Whoops. I promised not to say that again. Fine, the defender of the pedestrian rump roast.

There I go again. Fine. Animal rights.

J : Like I would feel so guilty after hitting a cow. Like what of its feelings.
Paul : Feelings?
J : Imagine hitting the cow with your car.
Paul : Imagine how hurt your flimsy car feels! If you prick motorized vehicles, do they not bleed?
J : But the cow might have internal injuries.
Paul : True. So I'd invite all my friends for beef kurma and oxtail soup potluck the next day. Maybe some steaks if there's leftover.

Well I paraphrased. I really need a dictaphone.

Suffice to say, the earnest advocate of the injured bovine wasn't amused by my barbarity. Just to get a rise, I almost said I'd run over a few chickens for good measure ( nothing like fried chicken for a weekend potluck ) but I think J Guevara was already horrified enough by my unfeeling callousness. Probably busy dialing the RSPCA as we speak.

Sharp brains and youthful sexiness. Nice. Of course I would have propositioned him for a quickie tour of the backrooms - but since ( knowing my reputation ) the savvy J had brought an eagle-eyed chaperone along, I figured I'd better err on the side of caution. After all for a guy so well versed in constitutional law, he could be carrying a sexual harassment lawsuit under his tee!

Saturday, March 01, 2008

Smile for the Camera

Every time I see a closed circuit camera installed for security reasons, I can't resist the inexplicable impulse to mug a little for it. Do the irritatingly kawaii poses that folks do in front of photobooth shots. No doubt you have shots of me - looking suspiciously gleeful holding my thumbs up - being passed around the confused mall security officers who probably can't decide whether to book me or strap me in a straightjacket.

Lately we've had a few CCTVs over here in the hospital as well - no doubt my psych colleagues are studying it hard in a bid to confine me to the asylum. :)
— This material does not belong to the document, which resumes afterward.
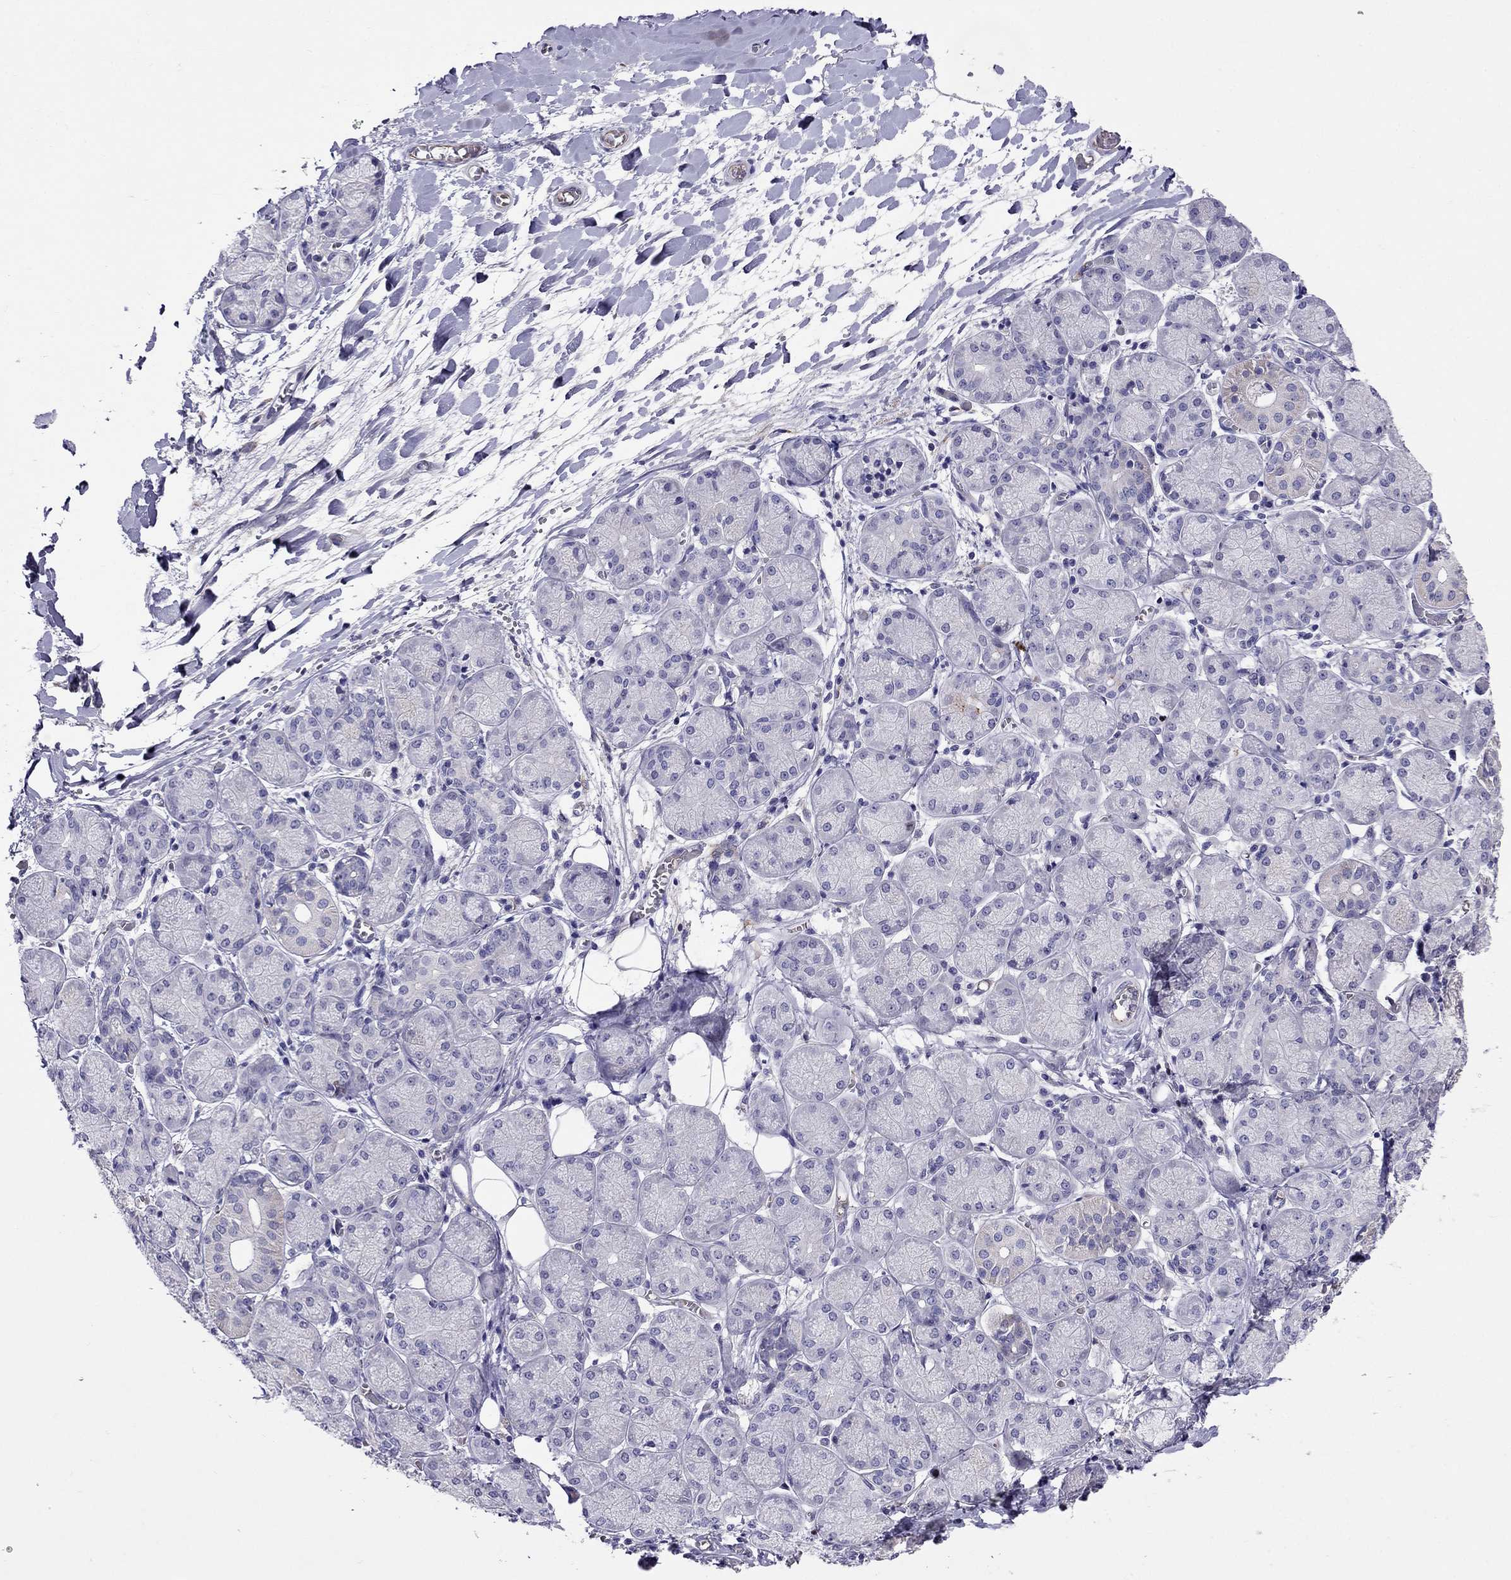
{"staining": {"intensity": "strong", "quantity": "<25%", "location": "cytoplasmic/membranous"}, "tissue": "salivary gland", "cell_type": "Glandular cells", "image_type": "normal", "snomed": [{"axis": "morphology", "description": "Normal tissue, NOS"}, {"axis": "topography", "description": "Salivary gland"}, {"axis": "topography", "description": "Peripheral nerve tissue"}], "caption": "Glandular cells exhibit medium levels of strong cytoplasmic/membranous staining in about <25% of cells in normal human salivary gland.", "gene": "SPINT4", "patient": {"sex": "female", "age": 24}}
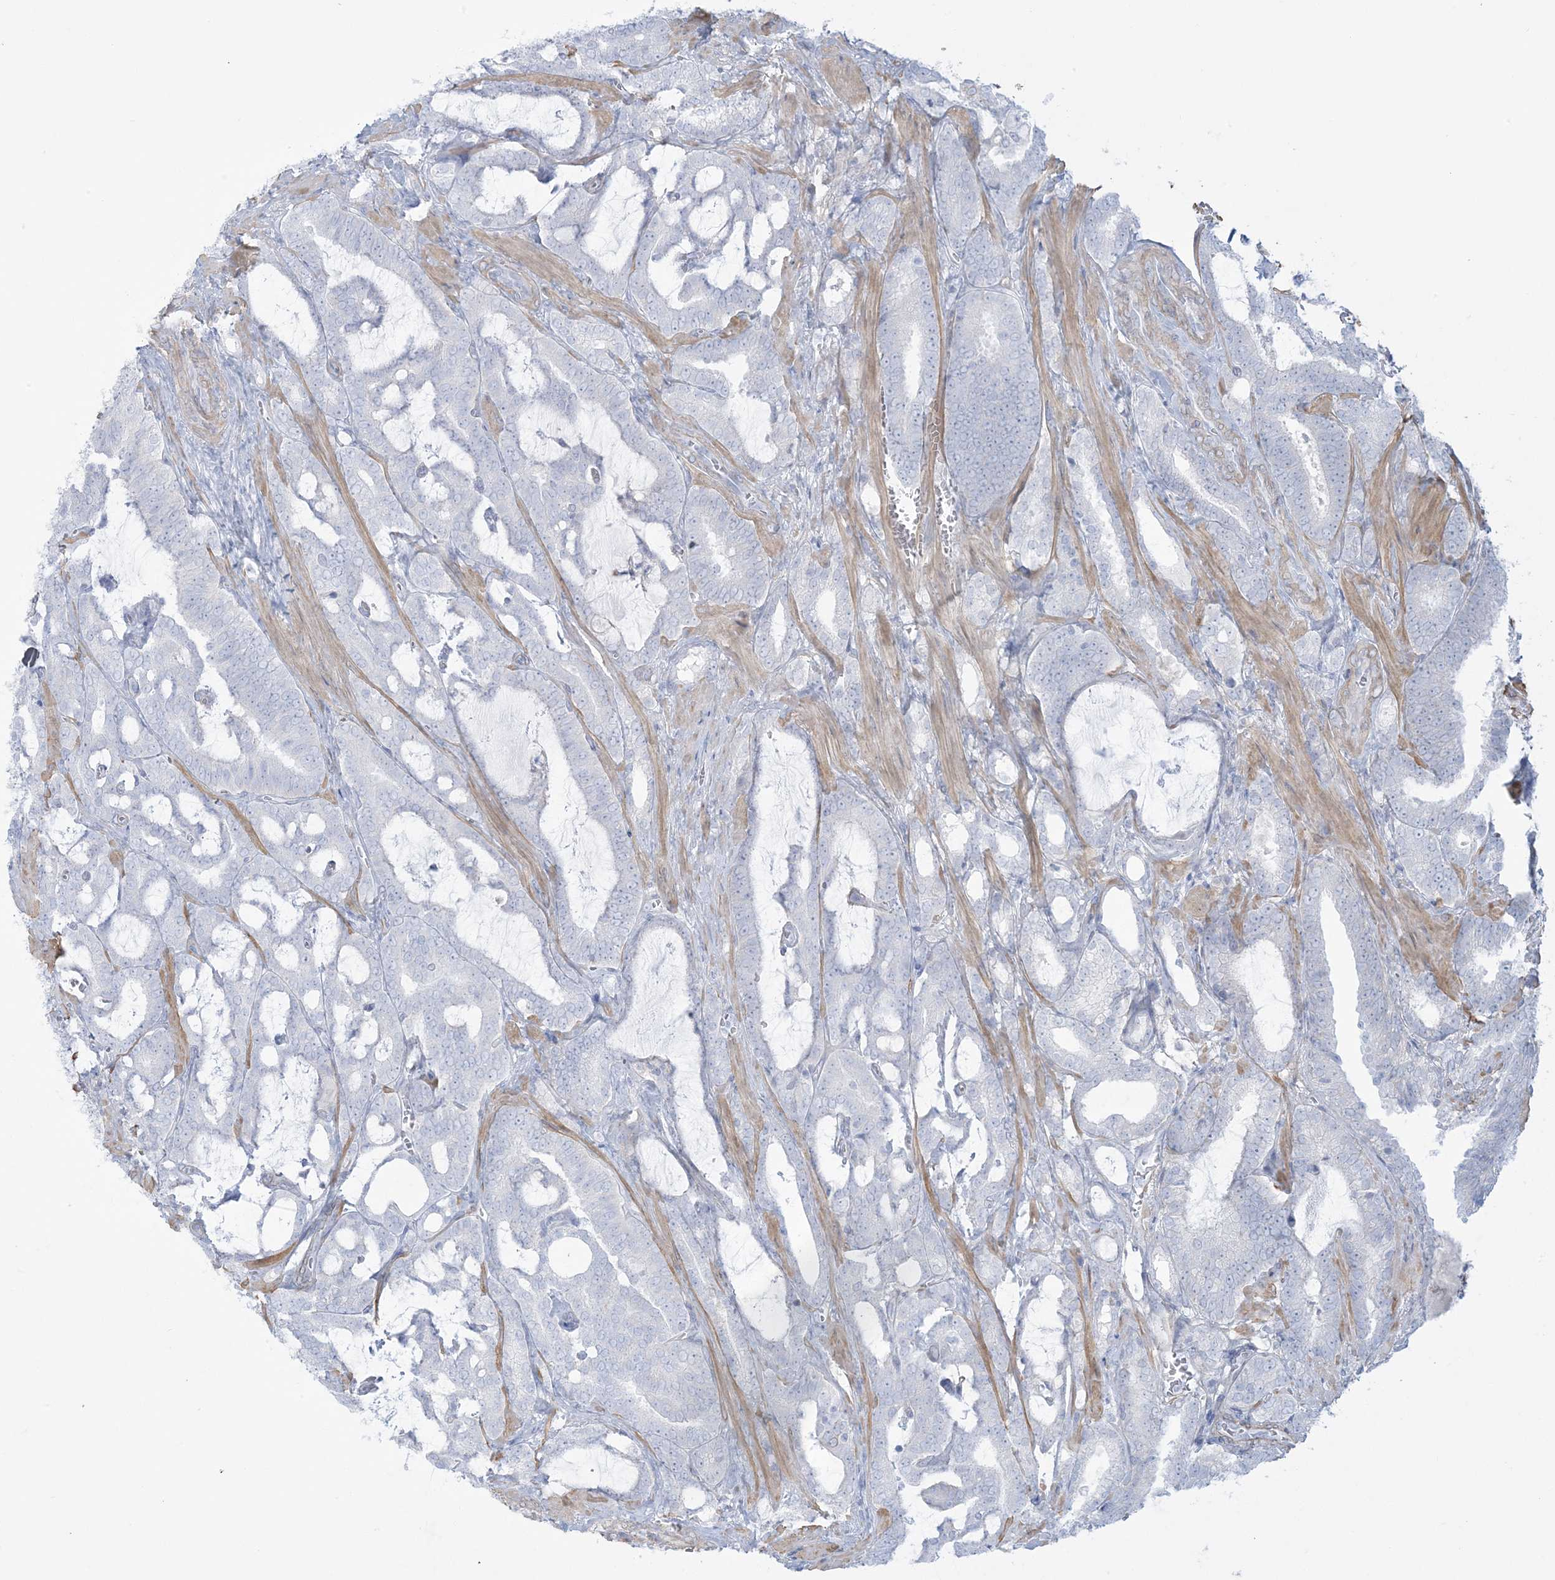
{"staining": {"intensity": "negative", "quantity": "none", "location": "none"}, "tissue": "prostate cancer", "cell_type": "Tumor cells", "image_type": "cancer", "snomed": [{"axis": "morphology", "description": "Adenocarcinoma, High grade"}, {"axis": "topography", "description": "Prostate and seminal vesicle, NOS"}], "caption": "Protein analysis of prostate cancer exhibits no significant staining in tumor cells. The staining was performed using DAB to visualize the protein expression in brown, while the nuclei were stained in blue with hematoxylin (Magnification: 20x).", "gene": "AGXT", "patient": {"sex": "male", "age": 67}}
Studies seem to claim that the very presence of a surveillance camera in the area manages to deter the petty criminals so you'll find plenty of CCTVs installed all over the city - supposedly to maintain a semblance of security. Seriously though I doubt it works all that well. After all, unless it's virtually manned by a security force of twelve brawny martial exponents, I don't think it's worth a fucking tinker's damn.

After all, what exactly does it deter otherwise?

Without a dirty dozen ready to rumble on the other side of the cam, it seems quite futile if you ask me. Sure, it would be useful after the heinous crime is committed. And I'm sure it's really kewl that you can record every minute detail of the robbery / murder in high-definition with surround sound but no thanks.

Officer #1 : Ooh, look. Hot rich babe walking down a dark alley. Look at those pearls. I bet she's mugged.
Officer #2 : Won't take that wager, my man. Just look behind her.
Officer #1 : OMG. This is better than an episode of CSI! Look, that lady is being robbed!
Officer #2 : Whoa. And she's struggling. The perp has a six-inch blade out! Yikes, look at her neck spurting red. That's gotta hurt!
Officer #1 : Someone save her! Wait. Aren't you supposed to be patrolling?
Officer #2 : Aren't you?!
Officer #1 : Hmm. Well, at least we got some really good pictures.

Paints quite a picture, doesn't it?

Chad White
Aiks. I killed the hottie.

Seriously. It's really too late to find the murderer once the victim's mutilated corpse is floating anonymously face-down along the banks of the city rivers awaiting the local CSIs. Catching the perp after the event is just lousy. And you can bet that posthumous revenge is just not my style.

But I bet the paparazzi would love the titillating shots.